The next stop on the tour was the Elephant Dung Paper Factory where we got to make paper out of poo. It was cleaned and sanitized before we actually started, not that it would have mattered since my mahout suit was still wet from the morning dunking in elephant dung-infested waters.
We went back to the training grounds and worked with the elephants for another 40 minutes or so. At one point, the mahout on the ground offered me a bottle of water and when I said "yes please!" he handed it to Princess to hand it up to me on her back. She already had a trunkful of sugar cane though and you could tell she was trying to figure out what to do. She definitely wanted to eat the sugar cane and did not want to put it down, but now there was this bottle of water in her trunk which she did
not want to eat. Hmm. After mulling it over for a few minutes - she swung her trunk up towards me, but then back down to her mouth, and then wagged it around as she chewed on the problem - she finally grabbed the sugar cane with her mouth but managed to miss the water bottle which she then handed to me.
We were getting on and off the elephants and my thigh muscles were beginning to give out, so I was glad when the session came to a close. I was standing on the ground in front of Princess drinking my water when she decided she was thirsty too and cupped her trunk towards me so I could pour water from my bottle into her trunk. My water bottle wasn't going to go very far for a thirsty elephant and so we walked over to the faucet the elephants drink out of and the mahouts started another water fight.

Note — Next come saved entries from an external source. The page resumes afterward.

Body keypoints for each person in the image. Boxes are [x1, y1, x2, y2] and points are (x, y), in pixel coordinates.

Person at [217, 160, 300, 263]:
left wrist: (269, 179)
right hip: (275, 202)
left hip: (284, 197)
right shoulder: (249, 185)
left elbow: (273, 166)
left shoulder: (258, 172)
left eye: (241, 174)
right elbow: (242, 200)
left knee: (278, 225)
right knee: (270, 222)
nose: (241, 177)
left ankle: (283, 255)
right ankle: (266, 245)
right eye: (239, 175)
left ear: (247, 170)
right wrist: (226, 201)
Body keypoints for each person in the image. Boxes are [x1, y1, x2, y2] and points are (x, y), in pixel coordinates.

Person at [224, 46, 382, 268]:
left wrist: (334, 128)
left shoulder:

It was back on the elephants one more time and we rode them into another watering hole for a bath and then up through the jungle where they would be left to graze for the night. I really wish I was a better writer so I could describe how it felt to perch on an elephant and feel her ears wrap back against my legs, steadying me, as we went up hills. Or the sensation of hot elephant breath on my face as she wrapped her trunk up over her head towards me in hopes of getting food. Or the strangeness of being in water up to my neck while an entire elephant was submerged beneath me. I was sorry to say goodbye to Princess and trudge back to the office to head home - this was definitely one of the most amazing experiences I've ever had.

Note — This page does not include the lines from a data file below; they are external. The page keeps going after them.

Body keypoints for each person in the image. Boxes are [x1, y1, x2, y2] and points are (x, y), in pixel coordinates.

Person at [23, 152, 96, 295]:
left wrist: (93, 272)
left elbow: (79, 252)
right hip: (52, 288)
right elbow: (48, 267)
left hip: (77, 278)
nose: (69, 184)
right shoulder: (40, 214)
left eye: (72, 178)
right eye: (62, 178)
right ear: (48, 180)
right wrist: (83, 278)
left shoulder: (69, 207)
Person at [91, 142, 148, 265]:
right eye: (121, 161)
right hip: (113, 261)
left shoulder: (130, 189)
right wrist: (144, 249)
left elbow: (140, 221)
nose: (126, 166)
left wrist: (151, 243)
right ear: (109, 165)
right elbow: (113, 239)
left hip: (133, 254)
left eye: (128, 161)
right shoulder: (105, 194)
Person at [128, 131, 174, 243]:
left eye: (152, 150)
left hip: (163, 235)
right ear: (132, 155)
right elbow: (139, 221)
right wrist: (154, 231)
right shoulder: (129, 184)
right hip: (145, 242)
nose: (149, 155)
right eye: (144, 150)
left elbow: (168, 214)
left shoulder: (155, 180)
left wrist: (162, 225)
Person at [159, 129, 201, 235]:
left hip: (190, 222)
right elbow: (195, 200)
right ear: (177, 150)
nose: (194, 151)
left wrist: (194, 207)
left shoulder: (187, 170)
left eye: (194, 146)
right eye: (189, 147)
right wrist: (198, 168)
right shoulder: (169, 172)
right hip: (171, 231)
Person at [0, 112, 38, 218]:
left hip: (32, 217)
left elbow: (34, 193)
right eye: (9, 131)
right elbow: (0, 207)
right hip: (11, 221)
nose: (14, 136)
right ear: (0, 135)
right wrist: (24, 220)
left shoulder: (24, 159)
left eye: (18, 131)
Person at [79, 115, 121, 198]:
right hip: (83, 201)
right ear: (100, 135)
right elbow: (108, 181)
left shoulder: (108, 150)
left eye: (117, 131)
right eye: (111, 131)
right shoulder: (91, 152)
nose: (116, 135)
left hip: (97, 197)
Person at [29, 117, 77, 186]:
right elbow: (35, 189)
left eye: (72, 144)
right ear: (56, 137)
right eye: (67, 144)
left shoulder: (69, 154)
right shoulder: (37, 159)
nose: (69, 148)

Another one of the tourists up for the day was a Swiss guy named Peter who had rented a tuk tuk to bring him to the camp from Chiang Mai. The tuk tuk driver stuck around for the day and followed Peter everywhere on foot, carrying his backpack, taking pictures with Peter's camera, and walking along into the jungle behind our elephants. He looked a bit like a porter and the best part was all day Peter called him "Tuk Tuk". "Come on Tuk Tuk, let's go to the shop." "Would you like water Tuk Tuk?" It was pretty funny, but they actually were good pals by the end of the day and were nice enough to let me ride back to Chiang Mai with them. I'm not going to recommend that anyone ride for 60 km in the back of a tuk tuk over hills, through the rain, or stuck in traffic, but it was quite an experience to see the countryside go by and have the wind whip in my face through the open sides of the tuk tuk.
I'm quite sore today - probably a combination of elephant and tuk tuk and am going to enjoy my last day Chiang Mai and see if I can muster the energy to climb Doi Suthep (300 steps) on my own steam.
I'm going to post some of my elephant pictures here once I get back to Bangkok, but in the meantime you can see some (including my not-so-graceful attempts to get onto the elephant) at
www.changthai.com by clicking on "tourists in our activity."